À son grand désarroi, quand elle constata les sourcils froncés de sa copine. Elle n’en avait rien dit, mais dès lors une tension s’était installée entre les deux filles. Nice n’avait pas eu besoin de lui souffler son point de vue.
- J’ai bien compris que tu étais contre, mais…
- Oui, je suis contre, répondit Nice, froidement.
- Mais je pensais que tu me soutiendrais, reprit Faye, peinée.
- Que je te soutienne ??
Nice trépigna.
- Mais comment veux-tu ! À ce que je sache, c’est aussi le bébé d’Alex ! Et tu ne l’as même pas consulté pour prendre ta décision !
- Je n’ai pris aucune décision !
- Alex voudra peut-être le garder, dit Nice, comme s’il s’agissait d’une évidence.
- Ha ! C’est ça, ouais, tu prends vraiment tes rêves pour la réalité !
Finalement, Faye voyait rouge aussi.
- En fait, si toi tu veux des gosses, tu n’as qu’à en faire ! Je suis sûre que Selim sera ravi !
- Il le serait !
- Alors qu’est-ce que tu attends ???
- C’est pas la question !
- Si ! Parce que tu n’es qu’une égoïste ! Tu ne penses qu’à toi et à ce que tu ferais à ma place ! Parce que toi, tu es géniale ! Parce que toi, tu le garderais… Mais c’est de moi dont on parle ! cria-t-elle, en pointant ses mains sur son cœur. J’ai peur ! Et je ne veux pas d’enfants ! Alex n’en veut pas non plus, et même… même s’il changeait d’avis… Lui et moi, on est… on est tous cassés, notre couple ne ressemble plus à rien, comment veux-tu… On peut pas avoir d’enfants, bon sang !!
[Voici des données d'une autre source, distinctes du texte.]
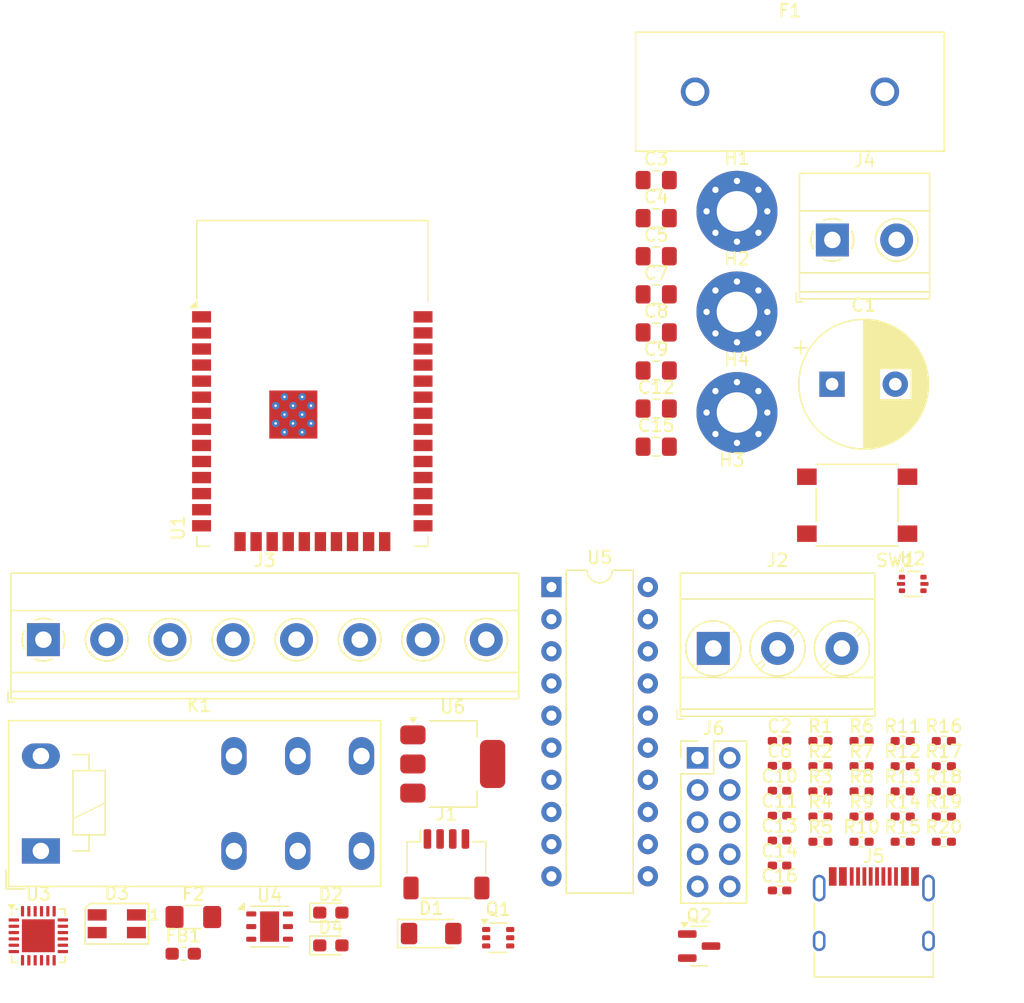
<source format=kicad_pcb>
(kicad_pcb
	(version 20240108)
	(generator "pcbnew")
	(generator_version "8.0")
	(general
		(thickness 1.6)
		(legacy_teardrops no)
	)
	(paper "A4")
	(layers
		(0 "F.Cu" signal)
		(31 "B.Cu" signal)
		(32 "B.Adhes" user "B.Adhesive")
		(33 "F.Adhes" user "F.Adhesive")
		(34 "B.Paste" user)
		(35 "F.Paste" user)
		(36 "B.SilkS" user "B.Silkscreen")
		(37 "F.SilkS" user "F.Silkscreen")
		(38 "B.Mask" user)
		(39 "F.Mask" user)
		(40 "Dwgs.User" user "User.Drawings")
		(41 "Cmts.User" user "User.Comments")
		(42 "Eco1.User" user "User.Eco1")
		(43 "Eco2.User" user "User.Eco2")
		(44 "Edge.Cuts" user)
		(45 "Margin" user)
		(46 "B.CrtYd" user "B.Courtyard")
		(47 "F.CrtYd" user "F.Courtyard")
		(48 "B.Fab" user)
		(49 "F.Fab" user)
		(50 "User.1" user)
		(51 "User.2" user)
		(52 "User.3" user)
		(53 "User.4" user)
		(54 "User.5" user)
		(55 "User.6" user)
		(56 "User.7" user)
		(57 "User.8" user)
		(58 "User.9" user)
	)
	(setup
		(pad_to_mask_clearance 0)
		(allow_soldermask_bridges_in_footprints no)
		(pcbplotparams
			(layerselection 0x00010fc_ffffffff)
			(plot_on_all_layers_selection 0x0000000_00000000)
			(disableapertmacros no)
			(usegerberextensions no)
			(usegerberattributes yes)
			(usegerberadvancedattributes yes)
			(creategerberjobfile yes)
			(dashed_line_dash_ratio 12.000000)
			(dashed_line_gap_ratio 3.000000)
			(svgprecision 4)
			(plotframeref no)
			(viasonmask no)
			(mode 1)
			(useauxorigin no)
			(hpglpennumber 1)
			(hpglpenspeed 20)
			(hpglpendiameter 15.000000)
			(pdf_front_fp_property_popups yes)
			(pdf_back_fp_property_popups yes)
			(dxfpolygonmode yes)
			(dxfimperialunits yes)
			(dxfusepcbnewfont yes)
			(psnegative no)
			(psa4output no)
			(plotreference yes)
			(plotvalue yes)
			(plotfptext yes)
			(plotinvisibletext no)
			(sketchpadsonfab no)
			(subtractmaskfromsilk no)
			(outputformat 1)
			(mirror no)
			(drillshape 1)
			(scaleselection 1)
			(outputdirectory "")
		)
	)
	(net 0 "")
	(net 1 "Net-(J4-Pin_1)")
	(net 2 "GND")
	(net 3 "+3.3VA")
	(net 4 "Net-(U3-VPP)")
	(net 5 "+3.3V")
	(net 6 "/SW")
	(net 7 "/EN")
	(net 8 "Net-(D1-A)")
	(net 9 "Net-(D2-A)")
	(net 10 "Net-(D3-RK)")
	(net 11 "Net-(D3-GK)")
	(net 12 "Net-(D3-BK)")
	(net 13 "Net-(D4-A)")
	(net 14 "unconnected-(D4-K-Pad1)")
	(net 15 "Net-(J3-Pin_1)")
	(net 16 "Net-(F2-Pad1)")
	(net 17 "+5VP")
	(net 18 "/SCL")
	(net 19 "/SDA")
	(net 20 "Net-(J2-Pin_2)")
	(net 21 "Net-(J2-Pin_1)")
	(net 22 "Net-(J2-Pin_3)")
	(net 23 "Net-(J3-Pin_5)")
	(net 24 "Net-(J3-Pin_3)")
	(net 25 "Net-(J3-Pin_4)")
	(net 26 "Net-(J3-Pin_6)")
	(net 27 "Net-(J5-D+-PadA6)")
	(net 28 "Net-(J5-CC1)")
	(net 29 "Net-(J5-D--PadA7)")
	(net 30 "Net-(J5-CC2)")
	(net 31 "unconnected-(J5-SBU2-PadB8)")
	(net 32 "unconnected-(J5-SBU1-PadA8)")
	(net 33 "/GPIO35")
	(net 34 "/GPIO27")
	(net 35 "/GPIO32")
	(net 36 "/GPIO26")
	(net 37 "/GPIO33")
	(net 38 "/GPIO34")
	(net 39 "/DTR")
	(net 40 "/IO0")
	(net 41 "/RTS")
	(net 42 "Net-(Q2-B)")
	(net 43 "Net-(U3-~{RST})")
	(net 44 "Net-(U3-TXD)")
	(net 45 "/RX")
	(net 46 "/TX")
	(net 47 "Net-(U3-RXD)")
	(net 48 "/LED_R")
	(net 49 "/LED_G")
	(net 50 "/LED_B")
	(net 51 "/RELAY")
	(net 52 "Net-(U5-B0)")
	(net 53 "Net-(U5-B1)")
	(net 54 "Net-(U5-B2)")
	(net 55 "Net-(U5-B3)")
	(net 56 "unconnected-(U1-IO12-Pad14)")
	(net 57 "unconnected-(U1-IO5-Pad29)")
	(net 58 "unconnected-(U1-SCK{slash}CLK-Pad20)")
	(net 59 "unconnected-(U1-IO2-Pad24)")
	(net 60 "unconnected-(U1-IO4-Pad26)")
	(net 61 "unconnected-(U1-SDI{slash}SD1-Pad22)")
	(net 62 "unconnected-(U1-SWP{slash}SD3-Pad18)")
	(net 63 "/LEDSTR4")
	(net 64 "unconnected-(U1-SHD{slash}SD2-Pad17)")
	(net 65 "unconnected-(U1-SDO{slash}SD0-Pad21)")
	(net 66 "/LEDSTR2")
	(net 67 "unconnected-(U1-SCS{slash}CMD-Pad19)")
	(net 68 "/LEDSTR3")
	(net 69 "/LEDSTR1")
	(net 70 "unconnected-(U1-SENSOR_VN-Pad5)")
	(net 71 "unconnected-(U1-SENSOR_VP-Pad4)")
	(net 72 "unconnected-(U1-NC-Pad32)")
	(net 73 "Net-(U3-D+)")
	(net 74 "Net-(U3-D-)")
	(net 75 "unconnected-(U3-SUSPEND-Pad17)")
	(net 76 "unconnected-(U3-~{DCD}-Pad24)")
	(net 77 "unconnected-(U3-RS485{slash}GPIO.2-Pad12)")
	(net 78 "unconnected-(U3-GPIO.3-Pad11)")
	(net 79 "unconnected-(U3-~{RI}-Pad1)")
	(net 80 "unconnected-(U3-~{CTS}-Pad18)")
	(net 81 "unconnected-(U3-RXT{slash}GPIO.1-Pad13)")
	(net 82 "unconnected-(U3-NC-Pad10)")
	(net 83 "unconnected-(U3-~{DSR}-Pad22)")
	(net 84 "unconnected-(U3-TXT{slash}GPIO.0-Pad14)")
	(net 85 "unconnected-(U3-~{SUSPEND}-Pad15)")
	(net 86 "unconnected-(U4-NC-Pad3)")
	(net 87 "unconnected-(U4-NC-Pad4)")
	(net 88 "unconnected-(U5-B5-Pad13)")
	(net 89 "unconnected-(U5-B6-Pad12)")
	(net 90 "unconnected-(U5-B4-Pad14)")
	(net 91 "unconnected-(U5-B7-Pad11)")
	(footprint "MountingHole:MountingHole_3.2mm_M3_Pad_Via" (layer "F.Cu") (at 161.86 59.84))
	(footprint "Resistor_SMD:R_0402_1005Metric_Pad0.72x0.64mm_HandSolder" (layer "F.Cu") (at 174.96 105.68))
	(footprint "Resistor_SMD:R_0402_1005Metric_Pad0.72x0.64mm_HandSolder" (layer "F.Cu") (at 178.21 103.69))
	(footprint "Fuse:Fuse_1206_3216Metric_Pad1.42x1.75mm_HandSolder" (layer "F.Cu") (at 118.9 115.61))
	(footprint "Resistor_SMD:R_0402_1005Metric_Pad0.72x0.64mm_HandSolder" (layer "F.Cu") (at 168.46 103.69))
	(footprint "Capacitor_SMD:C_0402_1005Metric_Pad0.74x0.62mm_HandSolder" (layer "F.Cu") (at 165.23 113.51))
	(footprint "Resistor_SMD:R_0402_1005Metric_Pad0.72x0.64mm_HandSolder" (layer "F.Cu") (at 178.21 101.7))
	(footprint "Capacitor_SMD:C_0805_2012Metric_Pad1.18x1.45mm_HandSolder" (layer "F.Cu") (at 155.48 72.42))
	(footprint "Resistor_SMD:R_0402_1005Metric_Pad0.72x0.64mm_HandSolder" (layer "F.Cu") (at 171.71 105.68))
	(footprint "Diode_SMD:D_MiniMELF" (layer "F.Cu") (at 137.695 116.915))
	(footprint "LED_SMD:LED_0603_1608Metric_Pad1.05x0.95mm_HandSolder" (layer "F.Cu") (at 129.765 117.85))
	(footprint "iot-thing_Library_11:FUSE_696105003002" (layer "F.Cu") (at 166.05 50.39))
	(footprint "Resistor_SMD:R_0402_1005Metric_Pad0.72x0.64mm_HandSolder" (layer "F.Cu") (at 178.21 105.68))
	(footprint "Capacitor_SMD:C_0805_2012Metric_Pad1.18x1.45mm_HandSolder" (layer "F.Cu") (at 155.48 78.44))
	(footprint "Capacitor_SMD:C_0402_1005Metric_Pad0.74x0.62mm_HandSolder" (layer "F.Cu") (at 165.23 105.63))
	(footprint "Resistor_SMD:R_0402_1005Metric_Pad0.72x0.64mm_HandSolder" (layer "F.Cu") (at 174.96 107.67))
	(footprint "Resistor_SMD:R_0402_1005Metric_Pad0.72x0.64mm_HandSolder" (layer "F.Cu") (at 171.71 109.66))
	(footprint "TerminalBlock_Phoenix:TerminalBlock_Phoenix_MKDS-1,5-2-5.08_1x02_P5.08mm_Horizontal" (layer "F.Cu") (at 169.4 62.1))
	(footprint "Capacitor_SMD:C_0402_1005Metric_Pad0.74x0.62mm_HandSolder" (layer "F.Cu") (at 165.23 101.69))
	(footprint "Resistor_SMD:R_0402_1005Metric_Pad0.72x0.64mm_HandSolder" (layer "F.Cu") (at 178.21 107.67))
	(footprint "Capacitor_SMD:C_0805_2012Metric_Pad1.18x1.45mm_HandSolder" (layer "F.Cu") (at 155.48 66.4))
	(footprint "Package_TO_SOT_SMD:SOT-223-3_TabPin2" (layer "F.Cu") (at 139.4 103.515))
	(footprint "Resistor_SMD:R_0402_1005Metric_Pad0.72x0.64mm_HandSolder" (layer "F.Cu") (at 171.71 107.67))
	(footprint "Resistor_SMD:R_0402_1005Metric_Pad0.72x0.64mm_HandSolder" (layer "F.Cu") (at 174.96 101.7))
	(footprint "MountingHole:MountingHole_3.2mm_M3_DIN965" (layer "F.Cu") (at 161.46 83.29))
	(footprint "Connector_PinHeader_2.54mm:PinHeader_2x05_P2.54mm_Vertical" (layer "F.Cu") (at 158.75 103.03))
	(footprint "Resistor_SMD:R_0402_1005Metric_Pad0.72x0.64mm_HandSolder" (layer "F.Cu") (at 174.96 103.69))
	(footprint "Relay_THT:Relay_SPDT_Schrack-RT1-16A-FormC_RM5mm" (layer "F.Cu") (at 106.85 110.39))
	(footprint "iot-thing_Library_11:SW_Push_1P1T_NO_6x6mm_H9.5mm" (layer "F.Cu") (at 171.36 83.065))
	(footprint "Capacitor_SMD:C_0805_2012Metric_Pad1.18x1.45mm_HandSolder" (layer "F.Cu") (at 155.48 75.43))
	(footprint "Capacitor_SMD:C_0402_1005Metric_Pad0.74x0.62mm_HandSolder" (layer "F.Cu") (at 165.23 111.54))
	(footprint "Inductor_SMD:L_0603_1608Metric_Pad1.05x0.95mm_HandSolder" (layer "F.Cu") (at 118.1 118.51))
	(footprint "TerminalBlock_Phoenix:TerminalBlock_Phoenix_MKDS-1,5-8_1x08_P5.00mm_Horizontal" (layer "F.Cu") (at 107.05 93.69))
	(footprint "Resistor_SMD:R_0402_1005Metric_Pad0.72x0.64mm_HandSolder" (layer "F.Cu") (at 168.46 107.67))
	(footprint "Package_DFN_QFN:DFN-6-1EP_3x3mm_P1mm_EP1.5x2.4mm" (layer "F.Cu") (at 124.925 116.365))
	(footprint "Capacitor_SMD:C_0402_1005Metric_Pad0.74x0.62mm_HandSolder" (layer "F.Cu") (at 165.23 103.66))
	(footprint "Capacitor_SMD:C_0402_1005Metric_Pad0.74x0.62mm_HandSolder"
		(layer "F.Cu")
		(uuid "6da531ac-991b-4f23-949d-7477c631da7b")
		(at 165.23 107.6)
		(descr "Capacitor SMD 0402 (1005 Metric), square (rectangular) end terminal, IPC_7351 nominal with elongated pad for handsoldering. (Body size source: IPC-SM-782 page 76, https://www.pcb-3d.com/wordpress/wp-content/uploads/ipc-sm-782a_amendment_1_and_2.pdf), generated with kicad-footprint-generator")
		(tags "capacitor handsolder")
		(property "Reference" "C11"
			(at 0 -1.16 0)
			(layer "F.SilkS")
			(uuid "b6cc9457-33ba-46b0-a258-e056d059e68f")
			(effects
				(font
					(size 1 1)
					(thickness 0.15)
				)
			)
		)
		(property "Value" "100n"
			(at 0 1.16 0)
			(layer "F.Fab")
			(uuid "6ec408f1-f7f7-40fd-b4dd-3b7a15223e49")
			(effects
				(font
					(size 1 1)
					(thickness 0.15)
				)
			)
		)
		(property "Footprint" "Capacitor_SMD:C_0402_1005Metric_Pad0.74x0.62mm_HandSolder"
			(at 0 0 0)
			(unlocked yes)
			(layer "F.Fab")
			(hide yes)
			(uuid "5686bfb1-a8c9-437e-bd1e-6daf09d2adeb")
			(effects
				(font
					(size 1.27 1.27)
					(thickness 0.15)
				)
			)
		)
		(property "Datasheet" ""
			(at 0 0 0)
			(unlocked yes)
			(layer "F.Fab")
			(hide yes)
			(uuid "9cb7a3cc-4717-4b10-a37b-8a4a995ef58c")
			(effects
				(font
					(size 1.27 1.27)
					(thickness 0.15)
				)
			)
		)
		(property "Description" "Unpolarized capacitor, small symbol"
			(at 0 0 0)
			(unlocked yes)
			(layer "F.Fab")
			(hide yes)
			(uuid "11d4f88e-597d-4e05-803e-644ca2abec26")
			(effects
				(font
					(size 1.27 1.27)
					(thickness 0.15)
				)
			)
		)
		(property ki_fp_filters "C_*")
		(path "/315ae2d9-7d47-4aaa-8b6f-3845bdf1d4d4")
		(sheetname "Root")
		(sheetfile "esp32_iot_mortens_lab.kicad_sch")
		(attr smd)
		(fp_line
			(start -0.115835 -0.36)
			(end 0.115835 -0.36)
			(stroke
				(width 0.12)
				(type solid)
			)
			(layer "F.SilkS")
			(uuid "fb1af129-d518-4a8e-b282-752e65ff6b47")
		)
		(fp_line
			(start -0.115835 0.36)
			(end 0.115835 0.36)
			(stroke
				(width 0.12)
				(type solid)
			)
			(layer "F.SilkS")
			(uuid "38e52290-da4b-4014-b585-801ba52d34cc")
		)
		(fp_line
			(start -1.08 -0.46)
			(end 1.08 -0.46)
			(stroke
				(width 0.05)
				(type solid)
			)
			(layer "F.CrtYd")
			(uuid "588bba75-d57f-42d9-8e03-406970655c02")
		)
		(fp_line
			(start -1.08 0.46)
			(end -1.08 -0.46)
			(stroke
				(width 0.05)
				(type solid)
			)
			(layer "F.CrtYd")
			(uuid "92bd5c47-5925-43d6-b284-c185adb6ba2e")
		)
		(fp_line
			(start 1.08 -0.46)
			(end 1.08 0.46)
			(stroke
				(width 0.05)
				(type solid)
			)
			(layer "F.CrtYd")
			(uuid "e7627b0b-3ece-407c-9325-4961c92e1f84")
		)
		(fp_line
			(start 1.08 0.46)
			(end -1.08 0.46)
			(stroke
				(width 0.05)
				(type solid)
			)
			(layer "F.CrtYd")
			(uuid "21b871b2-9ab3-423f-9081-b0ac24106a9c")
		)
		(fp_line
			(start -0.5 -0.25)
			(end 0.5 -0.25)
			(stroke
				(width 0.1)
				(type solid)
			)
			(layer "F.Fab")
			(uuid "144cea91-2020-4889-bf24-cdf274e8ef8a")
		)
		(fp_line
			(start -0.5 0.25)
			(end -0.5 -0.25)
			(stroke
				(width 0.1)
				(type solid)
			)
			(layer "F.Fab")
			(uuid "04058197-3125-4d35-9ecc-b342067edf9c")
		)
		(fp_line
			(start 0.5 -0.25)
			(end 0.5 0.25)
			(stroke
				(width 0.1)
				(type solid)
			)
			(layer "F.Fab")
			(uuid "c7bcf5dc-a3cb-47af-aadc-d5575595d01d")
		)
		(fp_line
			(start 0.5 0.25)
			(end -0.5 0.25)
			(stroke
				(width 0.1)
				(type solid)
			)
			(layer "F.Fab")
			(uuid "907e90ec-5b98-408e-9a7b-0d5ab7d666f9")
		)
		(fp_text user "${REFERENCE}"
			(at 0 0 0)
			(layer "F.Fab")
			(uuid "fb4cdfcc-83ab-4796-966e-2ba8c92e94c6")
			(effects
				(font
					(size 0.25 0.25)
					(thickness 0.04)
				)
			)
		)
		(pad "1" smd roundrect
			(at -0.5675 0)
			(size 0.735 0.62)
			(layers "F.Cu" "F.Paste" "F.Mask")
			(roundrect_rratio 0.25)
			(net 7 "/EN")
			(pintype "passive")
			(uuid "8200c508-3c87-4db7-97e4-f4666e509c9c")
		)
		(pad "2" smd roundrect
			(at 0.5675 0)
			(size 0.735 0.62)
			(layers "F.Cu" "F.Paste" "F.Mask")
			(roundrect_rratio 0.25)
			(net 2 "GND")
			(pintype "passive")
			(uuid "d0046437-fe21-4165-b29d-df2e8e42c39c")
		)
		(model "${KICAD8_3DMODEL_DIR}/Capacitor_SMD.3dshapes/C_0402_1005Metric.wrl"
			(offset
				(x
... [201622 chars truncated]
</source>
Les larmes coulaient de nouveau de plus belle.
- Dans ce cas…
Nice se fit bien droite :
- Tu aurais dû faire plus attention.
- … Non, mais je rêve.
Faye n’en revenait pas. Ce fut à son tour de la dévisager, alors même qu’elle ne daignait la regarder. En aspirant l’intérieur de ses joues, elle réhaussa ses livres. Elle ne dit rien, et ravala ses larmes, laissant place à un silence qui poussa Nice à jeter un oeil dans sa direction. Elle dû ressentir le froid qu’il y avait à l'extérieur, car elle ne trouva qu’un frisson dans les yeux de la rouquine. Cette dernière partit ensuite. Ailleurs.